*Dataset entries*.
━━━━━━━━━━━━━━━━

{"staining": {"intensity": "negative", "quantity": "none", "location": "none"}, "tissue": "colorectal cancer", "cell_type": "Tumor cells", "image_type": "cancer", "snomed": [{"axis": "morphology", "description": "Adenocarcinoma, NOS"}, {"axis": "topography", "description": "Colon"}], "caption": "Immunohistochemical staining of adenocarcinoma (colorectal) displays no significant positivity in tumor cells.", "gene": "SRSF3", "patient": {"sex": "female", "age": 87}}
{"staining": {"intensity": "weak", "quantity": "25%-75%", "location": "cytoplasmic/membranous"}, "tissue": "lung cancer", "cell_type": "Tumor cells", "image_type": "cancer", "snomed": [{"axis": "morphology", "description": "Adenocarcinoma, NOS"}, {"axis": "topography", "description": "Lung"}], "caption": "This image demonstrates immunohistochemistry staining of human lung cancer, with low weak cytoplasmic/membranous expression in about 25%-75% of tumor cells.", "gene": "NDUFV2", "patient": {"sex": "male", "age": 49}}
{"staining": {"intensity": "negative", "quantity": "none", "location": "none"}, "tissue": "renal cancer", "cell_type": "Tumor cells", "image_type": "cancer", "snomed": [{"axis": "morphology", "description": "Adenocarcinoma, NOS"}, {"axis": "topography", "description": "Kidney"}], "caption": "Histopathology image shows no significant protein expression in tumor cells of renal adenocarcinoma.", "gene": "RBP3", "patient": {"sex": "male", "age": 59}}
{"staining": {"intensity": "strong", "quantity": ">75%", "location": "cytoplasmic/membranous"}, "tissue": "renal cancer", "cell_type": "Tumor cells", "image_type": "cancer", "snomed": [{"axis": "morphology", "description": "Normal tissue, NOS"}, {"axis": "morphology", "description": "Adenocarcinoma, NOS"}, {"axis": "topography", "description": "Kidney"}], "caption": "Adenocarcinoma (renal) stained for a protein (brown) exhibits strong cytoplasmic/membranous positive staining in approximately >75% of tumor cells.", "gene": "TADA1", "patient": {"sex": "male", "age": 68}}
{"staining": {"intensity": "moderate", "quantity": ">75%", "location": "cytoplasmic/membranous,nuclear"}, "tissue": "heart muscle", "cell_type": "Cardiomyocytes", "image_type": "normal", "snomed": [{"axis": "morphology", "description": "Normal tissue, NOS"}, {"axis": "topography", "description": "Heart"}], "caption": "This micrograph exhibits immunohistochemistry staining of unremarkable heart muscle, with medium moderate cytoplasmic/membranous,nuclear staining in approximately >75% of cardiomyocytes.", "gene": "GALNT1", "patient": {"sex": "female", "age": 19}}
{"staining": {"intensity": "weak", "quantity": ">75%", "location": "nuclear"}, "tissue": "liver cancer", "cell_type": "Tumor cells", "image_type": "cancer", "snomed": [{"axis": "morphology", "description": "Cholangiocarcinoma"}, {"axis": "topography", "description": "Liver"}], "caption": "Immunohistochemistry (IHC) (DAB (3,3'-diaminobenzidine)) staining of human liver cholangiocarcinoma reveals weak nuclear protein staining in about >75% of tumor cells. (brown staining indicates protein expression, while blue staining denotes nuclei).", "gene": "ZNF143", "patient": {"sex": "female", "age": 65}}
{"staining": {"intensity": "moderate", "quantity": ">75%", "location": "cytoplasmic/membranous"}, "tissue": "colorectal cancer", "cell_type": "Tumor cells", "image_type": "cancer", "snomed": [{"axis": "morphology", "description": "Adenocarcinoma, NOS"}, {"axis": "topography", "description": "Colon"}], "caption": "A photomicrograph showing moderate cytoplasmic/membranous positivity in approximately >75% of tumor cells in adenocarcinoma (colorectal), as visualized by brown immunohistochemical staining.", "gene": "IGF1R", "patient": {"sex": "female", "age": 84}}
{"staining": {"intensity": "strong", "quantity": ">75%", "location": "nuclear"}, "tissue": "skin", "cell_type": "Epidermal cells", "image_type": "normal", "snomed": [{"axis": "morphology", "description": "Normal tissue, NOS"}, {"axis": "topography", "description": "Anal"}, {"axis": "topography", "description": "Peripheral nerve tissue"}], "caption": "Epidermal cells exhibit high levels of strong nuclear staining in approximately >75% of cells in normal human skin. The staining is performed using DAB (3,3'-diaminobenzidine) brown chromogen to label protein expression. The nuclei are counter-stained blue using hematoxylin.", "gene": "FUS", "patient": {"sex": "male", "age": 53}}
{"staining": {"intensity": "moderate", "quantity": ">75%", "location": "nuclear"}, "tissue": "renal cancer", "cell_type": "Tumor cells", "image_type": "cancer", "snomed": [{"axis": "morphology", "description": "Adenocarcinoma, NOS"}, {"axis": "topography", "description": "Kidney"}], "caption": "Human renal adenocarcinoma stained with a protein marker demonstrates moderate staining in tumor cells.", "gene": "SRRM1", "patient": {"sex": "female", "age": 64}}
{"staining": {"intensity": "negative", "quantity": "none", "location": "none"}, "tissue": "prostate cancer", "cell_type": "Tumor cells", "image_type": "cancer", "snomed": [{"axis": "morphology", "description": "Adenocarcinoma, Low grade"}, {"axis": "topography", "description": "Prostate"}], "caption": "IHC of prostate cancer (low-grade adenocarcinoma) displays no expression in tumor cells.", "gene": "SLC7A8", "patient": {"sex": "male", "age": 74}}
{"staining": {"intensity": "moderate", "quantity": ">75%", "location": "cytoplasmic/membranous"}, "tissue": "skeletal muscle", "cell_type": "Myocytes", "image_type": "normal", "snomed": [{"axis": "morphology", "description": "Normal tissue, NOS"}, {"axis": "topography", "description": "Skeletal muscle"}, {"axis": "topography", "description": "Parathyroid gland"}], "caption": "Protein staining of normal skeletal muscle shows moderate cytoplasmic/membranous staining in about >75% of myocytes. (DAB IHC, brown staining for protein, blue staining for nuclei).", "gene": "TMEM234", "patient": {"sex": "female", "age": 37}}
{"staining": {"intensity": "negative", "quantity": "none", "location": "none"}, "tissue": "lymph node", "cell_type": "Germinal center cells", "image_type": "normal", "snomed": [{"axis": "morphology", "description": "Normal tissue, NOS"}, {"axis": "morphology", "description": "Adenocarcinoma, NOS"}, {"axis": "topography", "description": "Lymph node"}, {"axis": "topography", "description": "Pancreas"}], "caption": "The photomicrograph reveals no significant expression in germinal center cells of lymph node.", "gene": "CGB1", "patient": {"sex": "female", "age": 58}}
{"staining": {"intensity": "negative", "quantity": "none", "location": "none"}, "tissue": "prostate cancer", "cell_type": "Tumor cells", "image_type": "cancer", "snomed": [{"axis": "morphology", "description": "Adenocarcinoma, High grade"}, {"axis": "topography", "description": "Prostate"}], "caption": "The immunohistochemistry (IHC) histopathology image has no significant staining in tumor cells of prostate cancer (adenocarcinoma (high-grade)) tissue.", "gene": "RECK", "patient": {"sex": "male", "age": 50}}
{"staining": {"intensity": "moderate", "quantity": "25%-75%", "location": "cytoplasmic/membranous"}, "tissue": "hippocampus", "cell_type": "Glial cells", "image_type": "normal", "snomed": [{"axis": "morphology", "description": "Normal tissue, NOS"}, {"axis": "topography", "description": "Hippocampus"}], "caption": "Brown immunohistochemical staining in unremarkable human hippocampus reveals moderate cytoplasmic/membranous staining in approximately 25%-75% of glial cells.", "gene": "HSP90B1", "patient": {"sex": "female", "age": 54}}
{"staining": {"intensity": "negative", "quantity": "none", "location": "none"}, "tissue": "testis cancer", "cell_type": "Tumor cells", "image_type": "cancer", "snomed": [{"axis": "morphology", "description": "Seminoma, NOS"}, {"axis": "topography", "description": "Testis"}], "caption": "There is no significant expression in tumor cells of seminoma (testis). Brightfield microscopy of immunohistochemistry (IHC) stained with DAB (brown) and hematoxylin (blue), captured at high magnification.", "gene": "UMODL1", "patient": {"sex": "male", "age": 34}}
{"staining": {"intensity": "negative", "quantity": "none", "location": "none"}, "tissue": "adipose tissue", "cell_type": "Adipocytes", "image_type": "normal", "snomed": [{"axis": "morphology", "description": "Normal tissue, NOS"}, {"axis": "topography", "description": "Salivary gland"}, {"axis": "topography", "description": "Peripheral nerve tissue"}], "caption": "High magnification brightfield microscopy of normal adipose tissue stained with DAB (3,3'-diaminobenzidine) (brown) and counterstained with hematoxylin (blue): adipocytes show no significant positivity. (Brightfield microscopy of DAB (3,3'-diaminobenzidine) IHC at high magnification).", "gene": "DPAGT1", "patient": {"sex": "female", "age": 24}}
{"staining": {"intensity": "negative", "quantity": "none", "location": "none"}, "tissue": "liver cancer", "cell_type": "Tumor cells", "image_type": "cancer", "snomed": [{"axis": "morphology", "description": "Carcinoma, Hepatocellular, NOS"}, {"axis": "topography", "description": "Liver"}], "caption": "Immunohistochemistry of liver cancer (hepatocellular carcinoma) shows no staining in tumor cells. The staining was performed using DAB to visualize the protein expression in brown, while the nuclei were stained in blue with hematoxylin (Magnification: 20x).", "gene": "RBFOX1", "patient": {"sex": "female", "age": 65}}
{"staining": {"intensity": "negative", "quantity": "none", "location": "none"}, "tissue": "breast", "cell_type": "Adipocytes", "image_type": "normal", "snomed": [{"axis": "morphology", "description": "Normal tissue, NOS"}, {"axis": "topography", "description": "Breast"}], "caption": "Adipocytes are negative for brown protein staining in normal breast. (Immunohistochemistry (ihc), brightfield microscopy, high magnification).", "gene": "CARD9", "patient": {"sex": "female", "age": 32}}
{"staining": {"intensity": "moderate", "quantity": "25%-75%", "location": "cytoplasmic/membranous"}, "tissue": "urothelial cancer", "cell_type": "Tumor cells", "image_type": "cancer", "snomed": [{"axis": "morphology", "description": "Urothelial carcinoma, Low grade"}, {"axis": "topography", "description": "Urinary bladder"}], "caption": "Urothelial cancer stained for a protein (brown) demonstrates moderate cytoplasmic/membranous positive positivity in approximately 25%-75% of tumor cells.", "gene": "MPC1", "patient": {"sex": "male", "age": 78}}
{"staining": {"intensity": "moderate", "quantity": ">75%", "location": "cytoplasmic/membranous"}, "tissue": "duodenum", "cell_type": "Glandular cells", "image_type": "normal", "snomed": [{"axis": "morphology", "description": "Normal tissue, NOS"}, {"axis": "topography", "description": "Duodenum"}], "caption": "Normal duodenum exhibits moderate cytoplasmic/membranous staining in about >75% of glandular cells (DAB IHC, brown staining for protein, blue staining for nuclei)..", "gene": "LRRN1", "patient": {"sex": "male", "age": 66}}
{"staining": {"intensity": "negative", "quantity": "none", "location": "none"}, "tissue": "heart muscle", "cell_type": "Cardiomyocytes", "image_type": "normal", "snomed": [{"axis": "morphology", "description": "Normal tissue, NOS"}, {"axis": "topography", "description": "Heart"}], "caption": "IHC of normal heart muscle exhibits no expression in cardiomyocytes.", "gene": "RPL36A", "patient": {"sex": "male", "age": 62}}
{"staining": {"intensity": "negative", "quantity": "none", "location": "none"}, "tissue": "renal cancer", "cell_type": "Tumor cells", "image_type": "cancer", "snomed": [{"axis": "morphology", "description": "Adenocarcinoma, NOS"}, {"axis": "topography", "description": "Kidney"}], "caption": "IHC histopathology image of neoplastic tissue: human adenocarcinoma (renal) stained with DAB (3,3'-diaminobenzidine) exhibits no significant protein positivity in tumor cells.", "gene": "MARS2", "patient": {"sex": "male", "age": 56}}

━━━━━━━━━━━━━━━━

*WORK ITEM*. All lines above between those holding "cells exhibit high" and "prostate cancer (low-grade", inclusive, must be set down unchanged, and no other line may be included.

*EXERCISE ANSWER*.
{"staining": {"intensity": "strong", "quantity": ">75%", "location": "nuclear"}, "tissue": "skin", "cell_type": "Epidermal cells", "image_type": "normal", "snomed": [{"axis": "morphology", "description": "Normal tissue, NOS"}, {"axis": "topography", "description": "Anal"}, {"axis": "topography", "description": "Peripheral nerve tissue"}], "caption": "Epidermal cells exhibit high levels of strong nuclear staining in approximately >75% of cells in normal human skin. The staining is performed using DAB (3,3'-diaminobenzidine) brown chromogen to label protein expression. The nuclei are counter-stained blue using hematoxylin.", "gene": "FUS", "patient": {"sex": "male", "age": 53}}
{"staining": {"intensity": "moderate", "quantity": ">75%", "location": "nuclear"}, "tissue": "renal cancer", "cell_type": "Tumor cells", "image_type": "cancer", "snomed": [{"axis": "morphology", "description": "Adenocarcinoma, NOS"}, {"axis": "topography", "description": "Kidney"}], "caption": "Human renal adenocarcinoma stained with a protein marker demonstrates moderate staining in tumor cells.", "gene": "SRRM1", "patient": {"sex": "female", "age": 64}}
{"staining": {"intensity": "negative", "quantity": "none", "location": "none"}, "tissue": "prostate cancer", "cell_type": "Tumor cells", "image_type": "cancer", "snomed": [{"axis": "morphology", "description": "Adenocarcinoma, Low grade"}, {"axis": "topography", "description": "Prostate"}], "caption": "IHC of prostate cancer (low-grade adenocarcinoma) displays no expression in tumor cells.", "gene": "SLC7A8", "patient": {"sex": "male", "age": 74}}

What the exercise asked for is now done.